**Items:**
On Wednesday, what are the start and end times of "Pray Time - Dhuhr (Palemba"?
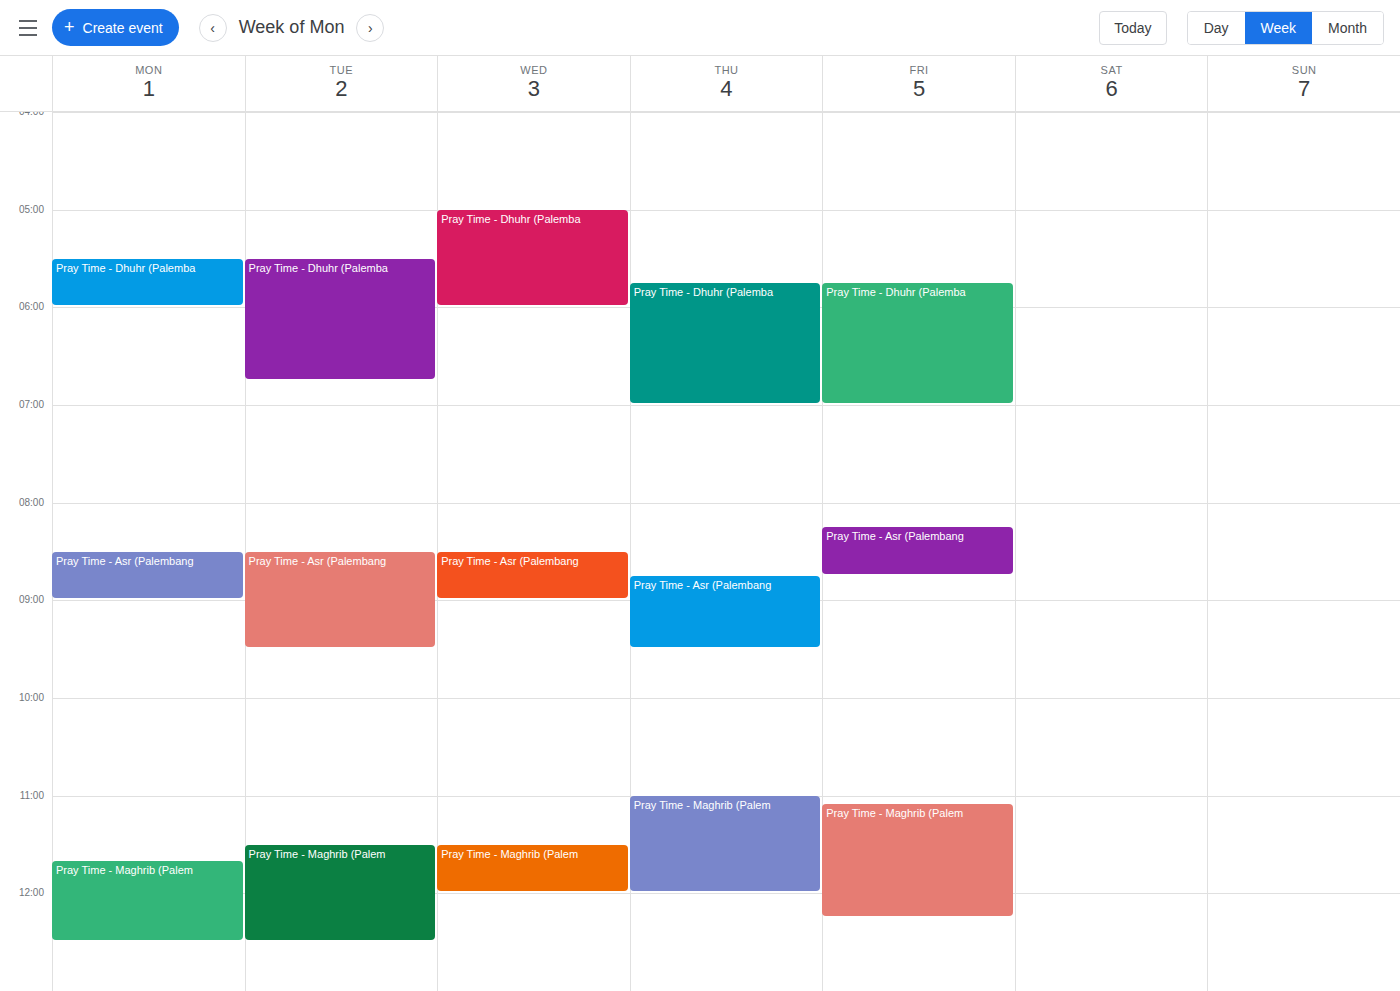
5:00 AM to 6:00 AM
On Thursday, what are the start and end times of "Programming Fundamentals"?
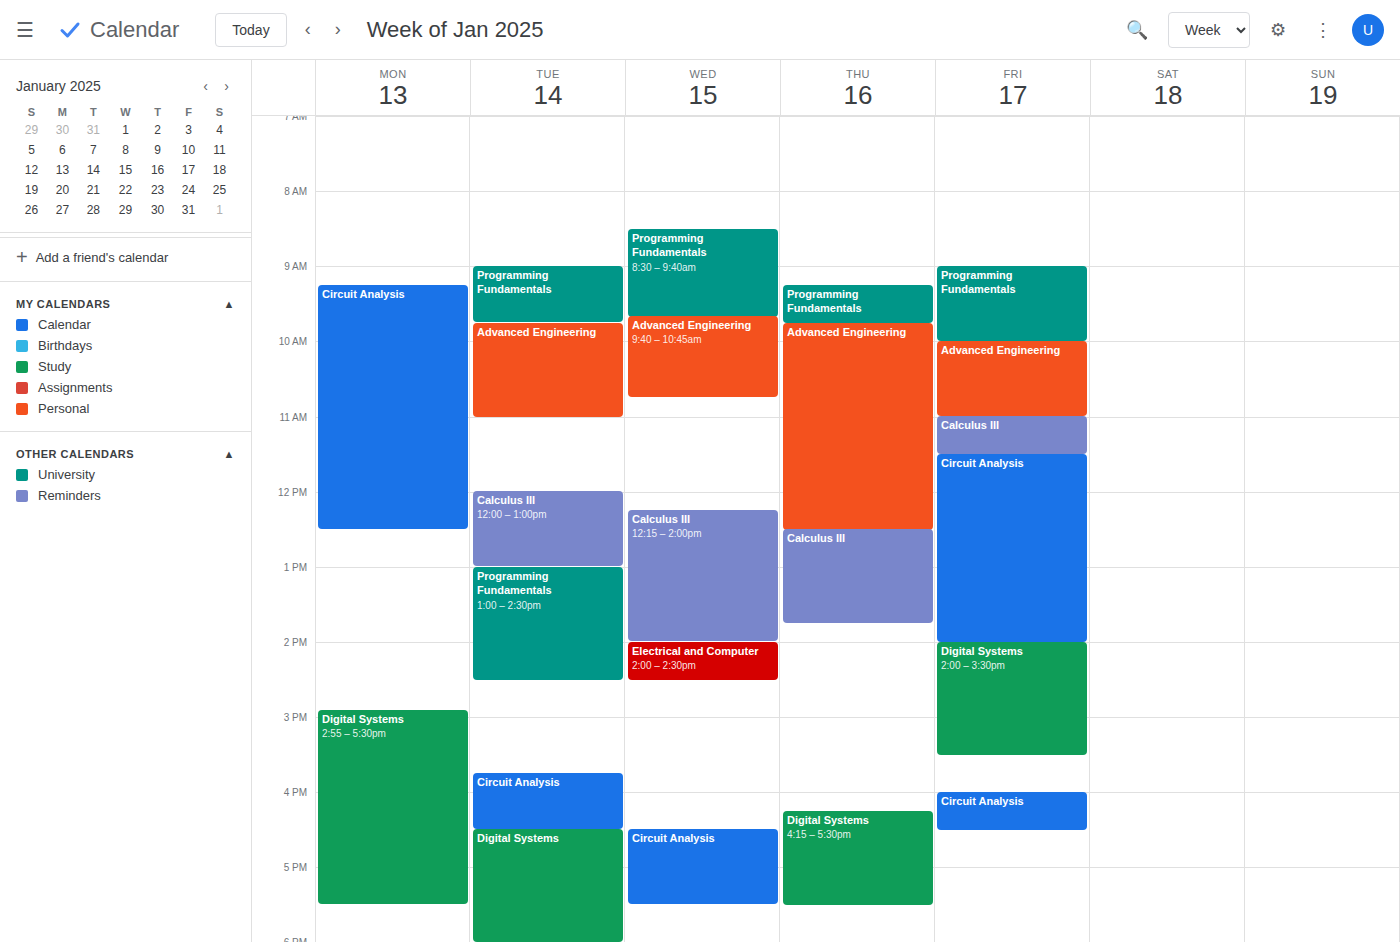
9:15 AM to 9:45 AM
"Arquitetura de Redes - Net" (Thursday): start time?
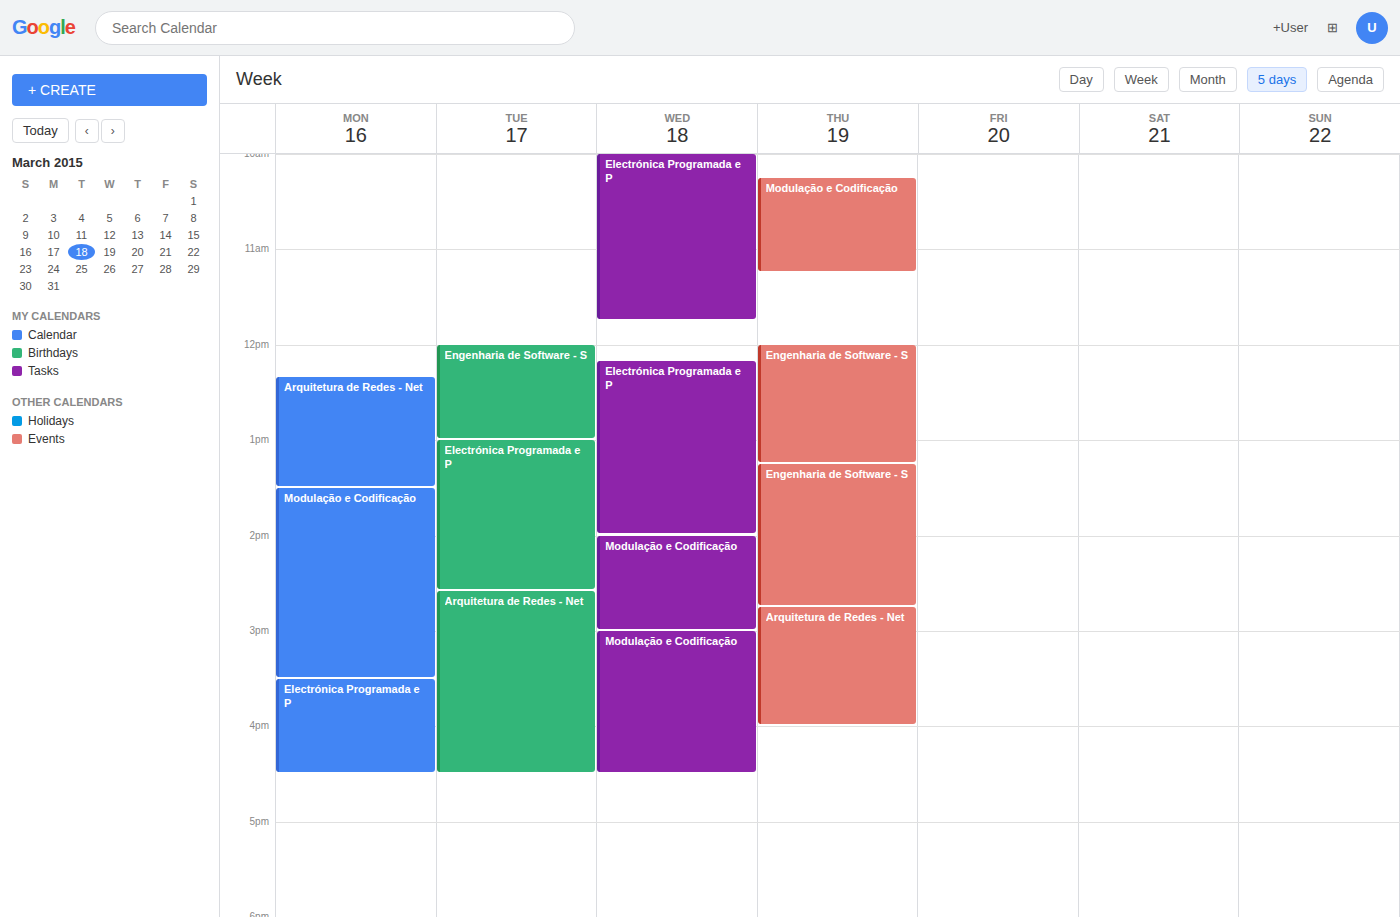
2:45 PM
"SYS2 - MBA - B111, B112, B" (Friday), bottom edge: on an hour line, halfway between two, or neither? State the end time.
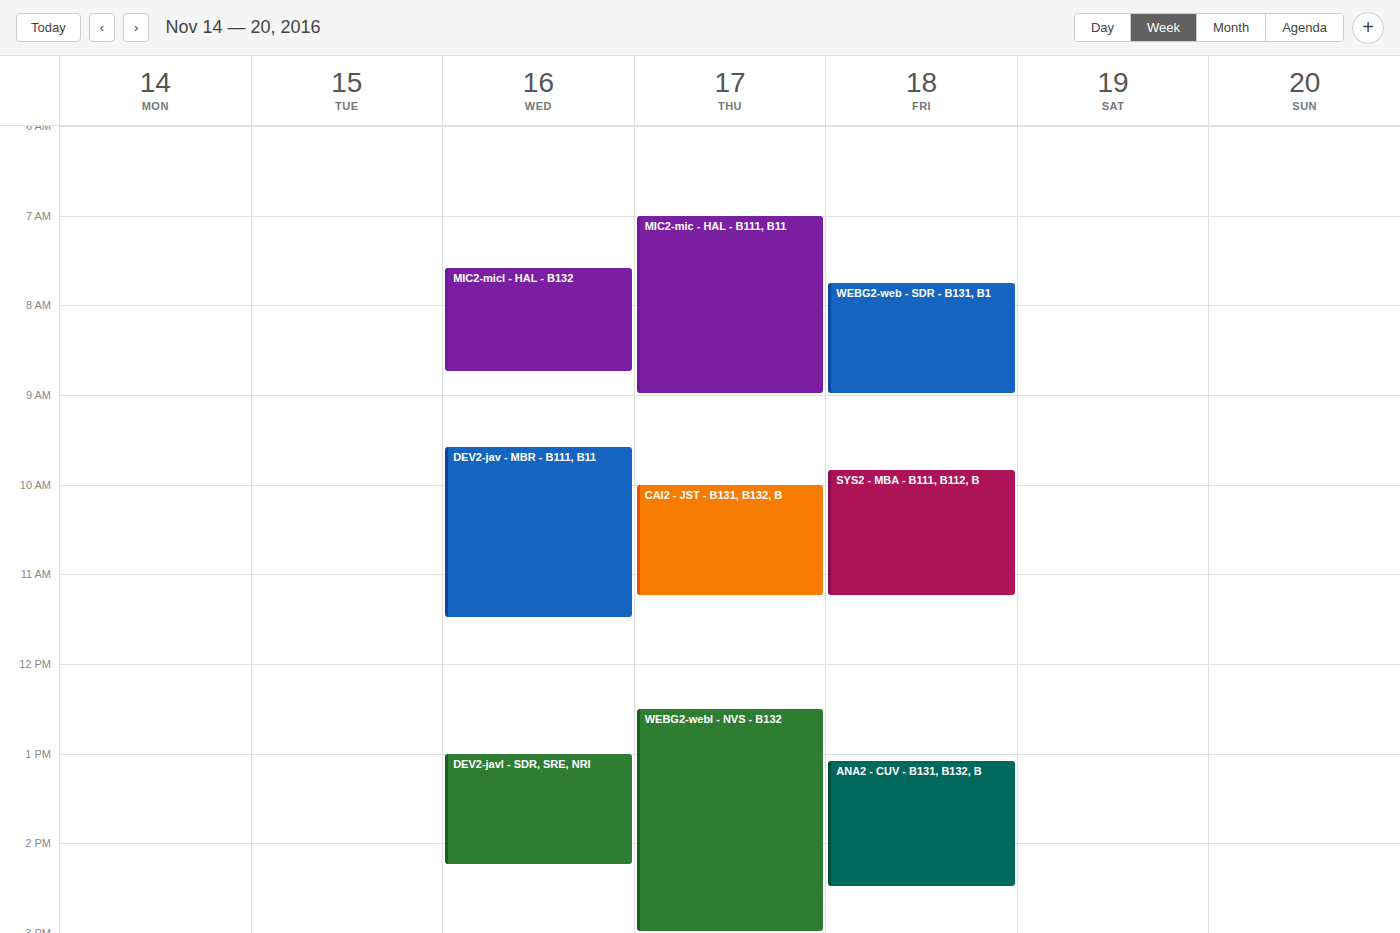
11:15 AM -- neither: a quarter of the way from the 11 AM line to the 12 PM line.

**Task to complete:** Write out all of the data above word for word, leaving out the pictures.

**Complete answer:**
On Wednesday, what are the start and end times of "Pray Time - Dhuhr (Palemba"?
5:00 AM to 6:00 AM
On Thursday, what are the start and end times of "Programming Fundamentals"?
9:15 AM to 9:45 AM
"Arquitetura de Redes - Net" (Thursday): start time?
2:45 PM
"SYS2 - MBA - B111, B112, B" (Friday), bottom edge: on an hour line, halfway between two, or neither? State the end time.
11:15 AM -- neither: a quarter of the way from the 11 AM line to the 12 PM line.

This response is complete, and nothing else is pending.